The glory of the empire came to a focus in the cult of Marduk, which was now at its zenith. At a great New Year festival held each year all the Mesopotamian gods – the idols and statues of provincial shrines – came down the rivers and canals to take counsel with Marduk at his temple and acknowledge his supremacy. Borne down a processional way three-quarters of a mile long (which was, we are told, probably the most magnificent street of antiquity) or landed from the Euphrates nearer to the temple, they were taken into the presence of a statue of the god which, Herodotus reported two centuries later, was made of two and a quarter tons of gold. No doubt he exaggerated, but it was indisputably magnificent. The destinies of the whole world, whose centre was this temple, were then debated by the gods and determined for another year. Thus theology reflected political reality. The re-enacting of the drama of creation was the endorsement of Marduk’s eternal authority, and this was an endorsement of the absolute monarchy of Babylon. The king had responsibility for assuring the order of the world and therefore the authority to do so.
It was the last flowering of the Mesopotamian tradition and was soon to end. More and more provinces were lost under Nebuchadnezzar’s successors. Then came an invasion in 539 BC by new conquerors from the east, the Persians, led by the Achaemenids. The passage from worldly pomp and splendour to destruction had been swift. The Book of Daniel telescopes it in a magnificent closing scene, Belshazzar’s feast. ‘In that night’, we read, ‘was Belshazzar the king of the Chaldeans slain. And Darius the Median took the kingdom’ (Daniel 5: 30–31). Unfortunately, this account was only written 300 years later and it was not quite like that. Belshazzar was neither Nebuchadnezzar’s son nor his successor as the Book of Daniel says, and the king who took Babylon was called Cyrus. None the less, the emphasis of the Jewish tradition has a dramatic and psychological truth. In so far as the story of antiquity has a turning-point, this is it. An independent Mesopotamian tradition going back to Sumer was over. We are at the edge of a new world. A Jewish poet summed it up exultantly in the Book of Isaiah, where Cyrus appears as a deliverer to the Jews: ‘Sit thou silent, and get thee into darkness, O daughter of the Chaldeans: for thou shalt no more be called, The lady of kingdoms’ (Isaiah 47: 5).
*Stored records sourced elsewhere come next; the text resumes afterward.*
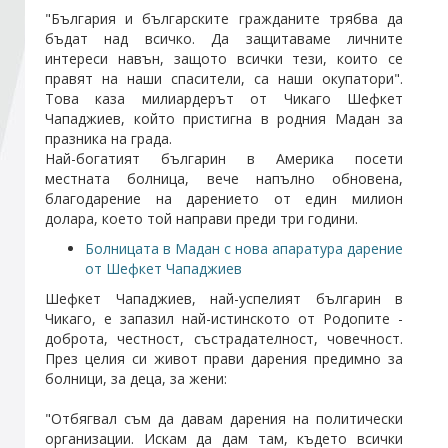
"България и българските гражданите трябва да
бъдат над всичко. Да защитаваме личните
Стани член
интереси навън, защото всички тези, които се
правят на наши спасители, са наши окупатори".
Това каза милиардерът от Чикаго Шефкет
Абонирайте се!
Чападжиев, който пристигна в родния Мадан за
празника на града.
Най-богатият българин в Америка посети
местната болница, вече напълно обновена,
благодарение на дарението от един милион
долара, което той направи преди три години.
Болницата в Мадан с нова апаратура дарение
от Шефкет Чападжиев
Шефкет Чападжиев, най-успелият българин в
Чикаго, е запазил най-истинското от Родопите -
доброта, честност, състрадателност, човечност.
През целия си живот прави дарения предимно за
болници, за деца, за жени:
"Отбягвал съм да давам дарения на политически
организации. Искам да дам там, където всички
5 The Beginnings of Civilization in South Asia
By the middle of the third millennium BC there were in India the foundations of splendid and enduring cultural traditions which were to outlive those of Mesopotamia and Egypt, and which would enjoy a huge sphere of influence. Even now, ancient India is still visible and accessible to us in a very direct sense, through its literature, its religions and its customs. A caste system whose main lines were set by about 1000 BC still regulates the lives of millions. Gods and goddesses whose cults can be traced to the Neolithic are still worshipped at village shrines.
In some ways, then, ancient India is with us still as is no other ancient civilization. Yet though examples of the conservatism of Indian life are commonplace, the region contains many other things too. It has been an area in which great lines of thinking and culture have been forged and from where they have been disseminated. The diversity of Indian life is enormous, but wholly comprehensible given the size and variety of its setting. The subcontinent is, after all, about the size of Europe and is divided into regions clearly distinguished by climate, terrain and crops.
There are two great river valleys, the Indus’ and Ganges’ systems, in the north; between them lie desert and arid plains, and to the south the highlands of the Deccan, largely forested. When written history begins, India’s racial complexity, too, is already very great: scholars identify six main ethnic groups, speaking a number of languages, with Indo-European and Dravidian tongues predominant. Many other groups, attracted by India’s agricultural wealth, were to arrive later and make themselves at home in the Indian subcontinent and society. All this makes it hard to find a focus.